Running Theano on EC2

Inspired by Sander Dieleman's internship at Spotify, I've been playing around with deep learning using Theano. Theano is this Python package that lets you define symbolic expressions (cool), does automatic differentiation (really cool), and compiles it down into bytecode to run on a CPU/GPU (super cool). It's built by Yoshua Bengio's deep learning team up in Montreal.
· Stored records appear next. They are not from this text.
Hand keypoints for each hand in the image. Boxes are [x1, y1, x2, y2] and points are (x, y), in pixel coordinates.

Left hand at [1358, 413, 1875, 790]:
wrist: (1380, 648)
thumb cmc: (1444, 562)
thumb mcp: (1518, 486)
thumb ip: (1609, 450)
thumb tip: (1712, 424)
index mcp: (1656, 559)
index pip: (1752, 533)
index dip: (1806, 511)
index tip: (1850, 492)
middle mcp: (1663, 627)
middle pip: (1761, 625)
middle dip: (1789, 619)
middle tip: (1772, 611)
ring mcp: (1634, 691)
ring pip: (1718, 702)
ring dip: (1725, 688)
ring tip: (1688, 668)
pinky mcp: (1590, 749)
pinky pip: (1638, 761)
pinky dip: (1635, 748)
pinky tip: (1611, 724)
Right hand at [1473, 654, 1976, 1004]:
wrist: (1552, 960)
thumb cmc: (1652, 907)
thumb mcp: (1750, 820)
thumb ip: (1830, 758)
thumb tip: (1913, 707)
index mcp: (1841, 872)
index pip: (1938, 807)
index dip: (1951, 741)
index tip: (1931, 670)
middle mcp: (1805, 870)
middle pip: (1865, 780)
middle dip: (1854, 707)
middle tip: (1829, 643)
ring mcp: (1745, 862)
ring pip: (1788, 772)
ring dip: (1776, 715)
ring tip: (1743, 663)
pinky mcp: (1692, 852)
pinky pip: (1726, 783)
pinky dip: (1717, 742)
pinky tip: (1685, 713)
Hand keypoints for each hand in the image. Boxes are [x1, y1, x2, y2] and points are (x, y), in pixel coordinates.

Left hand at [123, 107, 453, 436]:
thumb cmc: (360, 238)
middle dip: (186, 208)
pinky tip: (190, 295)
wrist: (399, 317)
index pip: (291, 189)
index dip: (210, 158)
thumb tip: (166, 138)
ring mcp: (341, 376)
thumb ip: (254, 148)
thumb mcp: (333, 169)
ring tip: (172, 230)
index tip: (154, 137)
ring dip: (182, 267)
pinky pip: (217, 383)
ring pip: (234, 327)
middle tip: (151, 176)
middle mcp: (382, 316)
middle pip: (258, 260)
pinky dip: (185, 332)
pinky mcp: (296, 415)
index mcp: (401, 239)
This isn't going to be a long blog post – I just wanted to share two pro tips:

  1. I was messing around for hours trying to get Theano running on the GPU instances in EC2. Turns out Andreas Jansson, a coworker at Spotify, has already built an ready-to-use AMI. When you start an EC2 instance, search for the gpu_theano AMI. (AMI's are Amazon's virtual images that you boot your system from). The gpu_theano AMI runs Ubuntu 14.04 and comes with a bunch of stuff pre-installed. Andreas also has this tool to spin it up from the command line, but I couldn't get it working (somehow the instances it created weren't accessible over SSH) so I ended up just booting machines from the AWS Management Console.
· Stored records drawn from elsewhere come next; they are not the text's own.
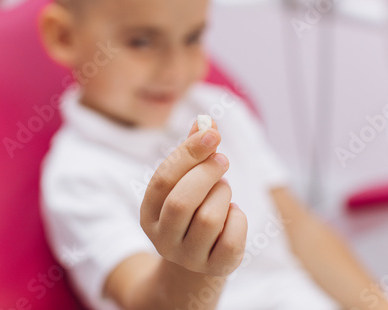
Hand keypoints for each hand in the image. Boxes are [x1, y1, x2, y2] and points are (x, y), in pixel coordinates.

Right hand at [140, 120, 246, 275]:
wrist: (198, 260)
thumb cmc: (193, 210)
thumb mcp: (186, 182)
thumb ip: (193, 152)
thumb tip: (205, 121)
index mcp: (149, 213)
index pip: (163, 180)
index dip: (189, 153)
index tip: (212, 134)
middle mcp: (163, 238)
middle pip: (182, 202)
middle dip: (207, 173)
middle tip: (222, 160)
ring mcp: (188, 257)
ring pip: (209, 219)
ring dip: (223, 195)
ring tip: (224, 190)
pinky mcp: (216, 267)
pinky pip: (232, 238)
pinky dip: (238, 218)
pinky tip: (232, 214)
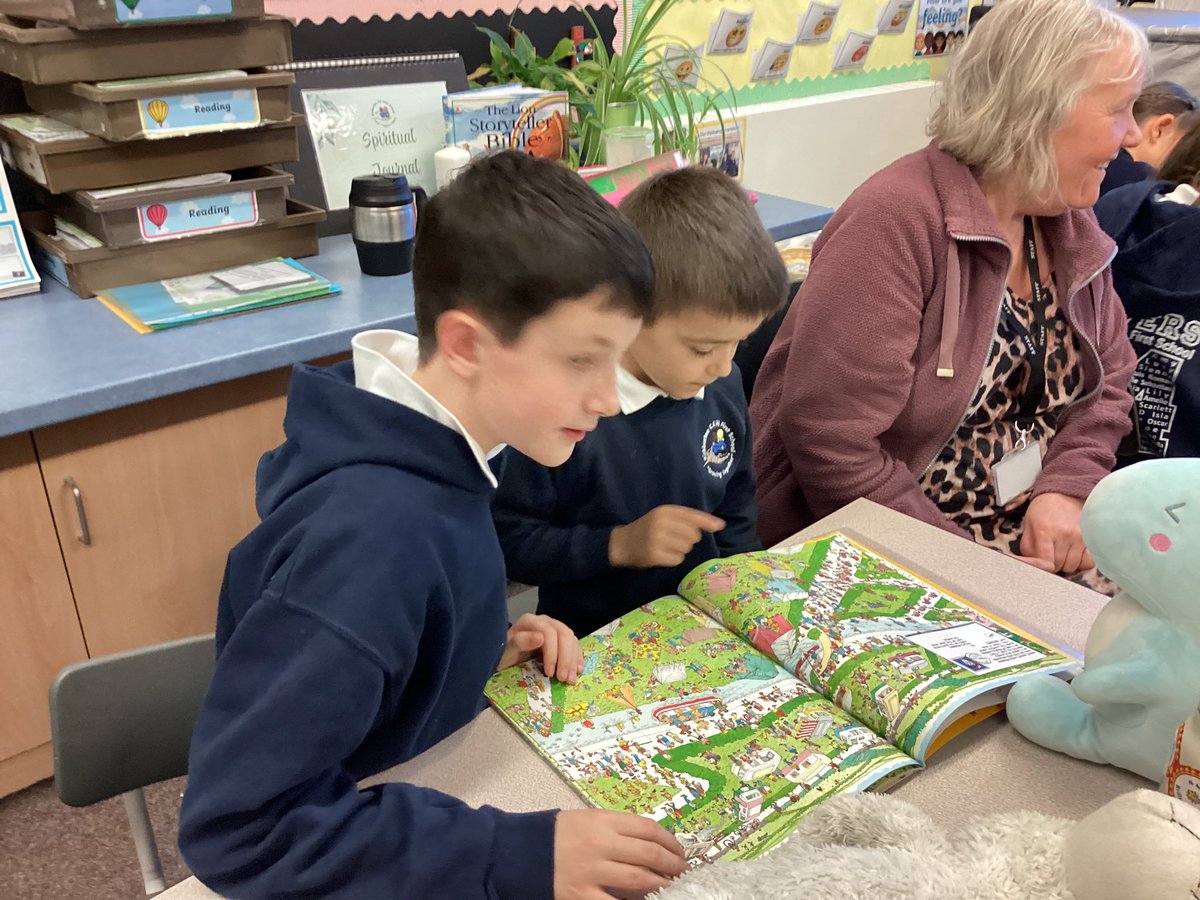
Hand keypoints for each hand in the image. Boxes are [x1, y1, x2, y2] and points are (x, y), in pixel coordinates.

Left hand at [496, 614, 583, 683]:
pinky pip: (574, 645)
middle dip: (566, 658)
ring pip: (571, 640)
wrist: (505, 658)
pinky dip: (576, 658)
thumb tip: (540, 637)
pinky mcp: (560, 640)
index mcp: (530, 621)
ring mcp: (554, 629)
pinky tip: (577, 671)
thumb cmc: (503, 655)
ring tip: (570, 679)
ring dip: (573, 661)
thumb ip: (520, 642)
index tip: (550, 673)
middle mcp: (545, 622)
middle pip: (564, 634)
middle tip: (563, 678)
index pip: (549, 632)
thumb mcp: (507, 651)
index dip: (552, 653)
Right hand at [554, 809, 686, 899]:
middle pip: (650, 854)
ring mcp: (592, 871)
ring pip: (640, 880)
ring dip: (662, 886)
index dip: (671, 842)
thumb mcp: (587, 820)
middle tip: (682, 873)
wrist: (520, 852)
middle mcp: (601, 843)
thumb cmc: (556, 835)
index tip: (679, 852)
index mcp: (604, 821)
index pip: (649, 829)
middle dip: (673, 866)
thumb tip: (652, 844)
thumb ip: (617, 830)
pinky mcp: (582, 896)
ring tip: (671, 889)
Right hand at [608, 505, 724, 568]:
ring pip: (687, 548)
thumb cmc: (647, 529)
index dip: (708, 521)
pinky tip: (663, 556)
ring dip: (681, 550)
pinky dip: (674, 559)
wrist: (622, 543)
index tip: (720, 526)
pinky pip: (678, 559)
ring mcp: (657, 539)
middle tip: (674, 540)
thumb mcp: (663, 517)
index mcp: (664, 511)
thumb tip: (719, 525)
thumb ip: (688, 518)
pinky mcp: (654, 555)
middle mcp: (661, 523)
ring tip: (667, 547)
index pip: (692, 515)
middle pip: (693, 535)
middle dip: (688, 540)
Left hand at [1019, 492, 1094, 573]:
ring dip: (1066, 563)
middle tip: (1051, 553)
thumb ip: (1028, 548)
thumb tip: (1032, 566)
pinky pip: (1088, 562)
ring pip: (1073, 566)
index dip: (1042, 567)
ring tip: (1062, 551)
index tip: (1042, 563)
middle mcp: (1064, 534)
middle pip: (1060, 566)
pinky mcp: (1091, 538)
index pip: (1046, 562)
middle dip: (1053, 564)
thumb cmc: (1043, 511)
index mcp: (1044, 531)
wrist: (1063, 494)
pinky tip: (1075, 553)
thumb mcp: (1028, 526)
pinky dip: (1081, 562)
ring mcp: (1080, 536)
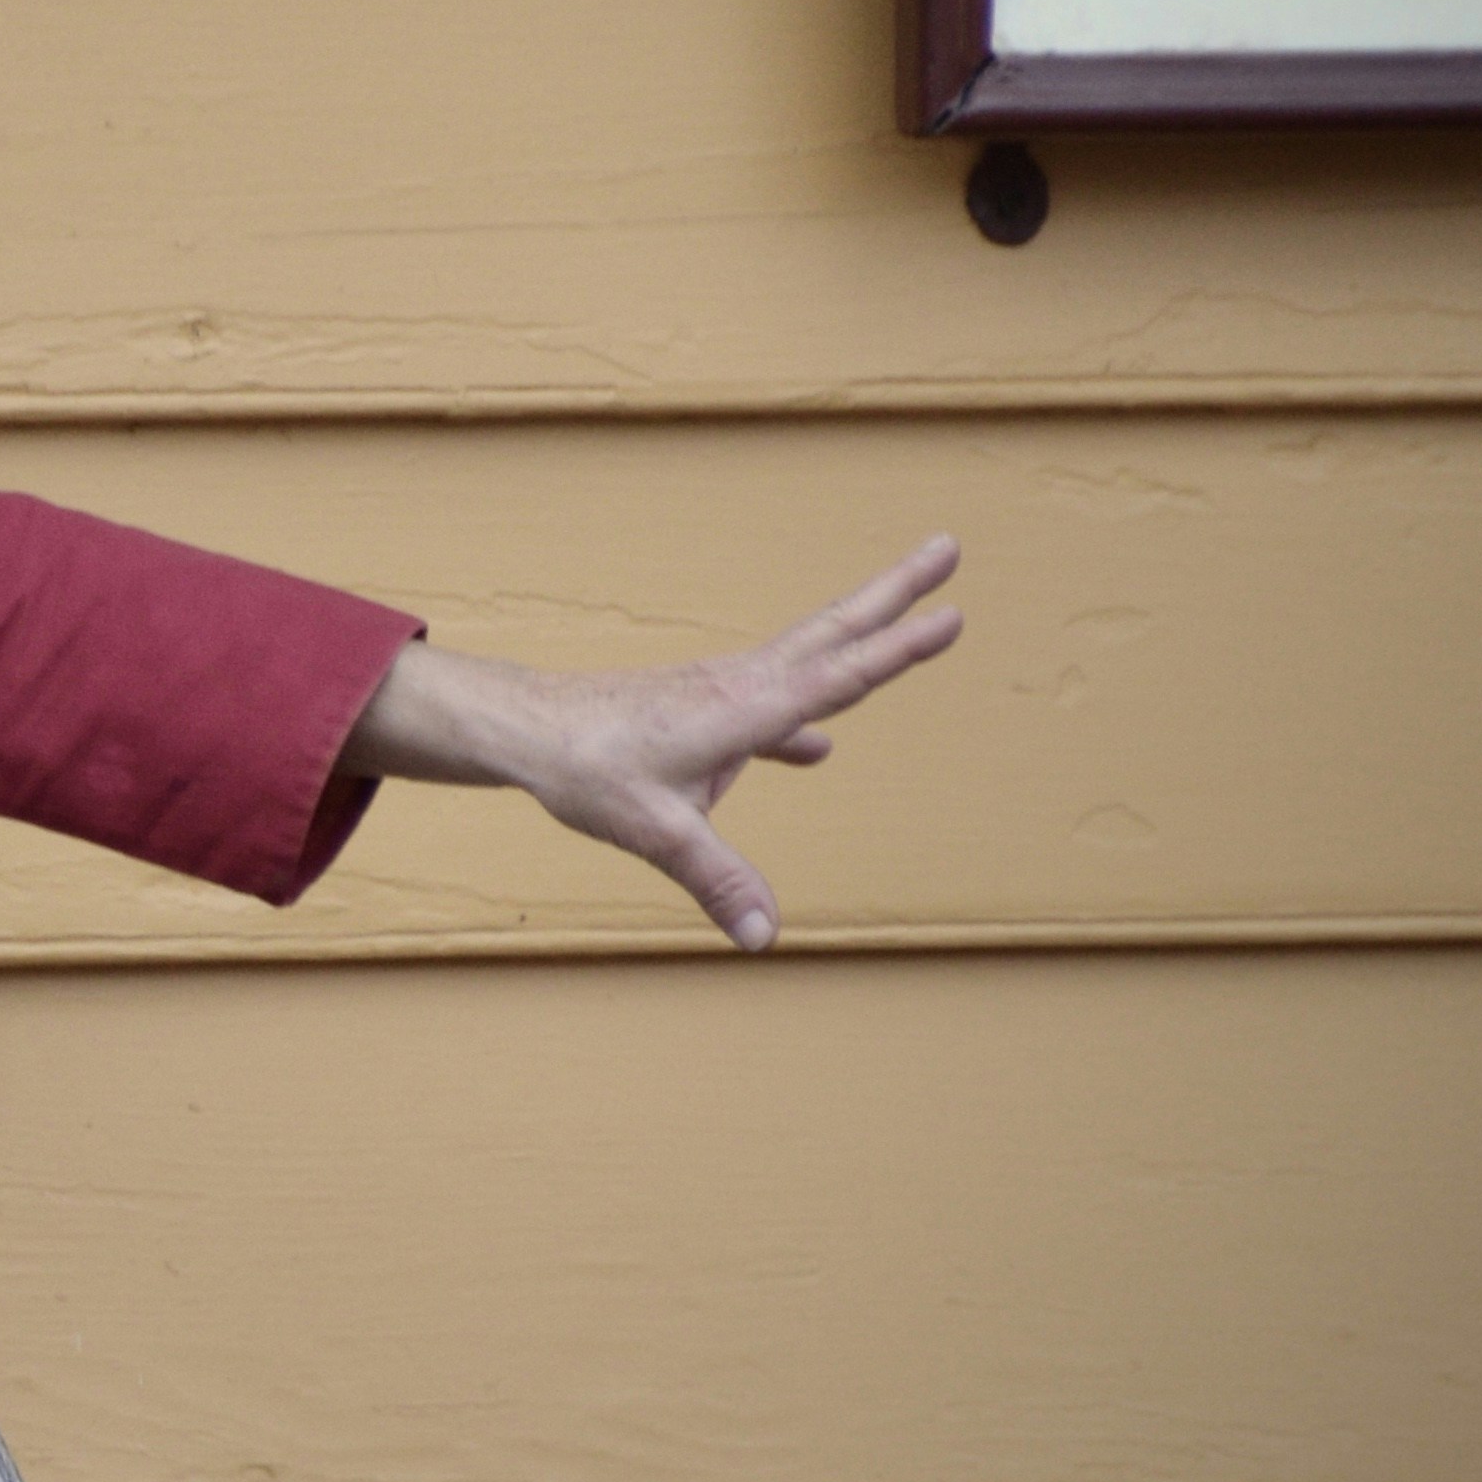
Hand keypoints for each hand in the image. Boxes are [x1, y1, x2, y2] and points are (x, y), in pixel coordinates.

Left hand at [343, 536, 963, 951]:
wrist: (528, 729)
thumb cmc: (586, 770)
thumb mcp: (655, 832)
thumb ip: (716, 880)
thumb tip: (763, 936)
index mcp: (743, 709)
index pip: (838, 676)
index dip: (898, 649)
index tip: (953, 615)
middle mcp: (743, 687)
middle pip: (836, 632)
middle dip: (895, 591)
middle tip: (949, 545)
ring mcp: (726, 691)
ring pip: (811, 653)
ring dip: (864, 630)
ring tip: (914, 609)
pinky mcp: (706, 708)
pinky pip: (776, 700)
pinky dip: (808, 712)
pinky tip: (819, 748)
  2. The list price for the g2.2xlarge instances (the ones with GPU's) are $0.65/h. If you end up running something for a week then that's just above $100. The spot instance price, however, is (currently) only $0.0641/h – less than 10%. The downside with spot instances is that your using excess capacity of EC2, so there's a small likelihood your machine will be taken down at any point. But so far supply generally seems to outstrip demand. The price looks fairly stable, and you can always checkpoint data to S3 to persist it.
![image](/assets/2014/08/Screen-Shot-2014-08-19-at-9.18.15-AM.png)
My deep learning model is about 50x faster on a g2.2xlarge (which has 1,536 GPU cores) compared to a c3.4xlarge (which has 16 CPU cores) so the speedup is pretty substantial.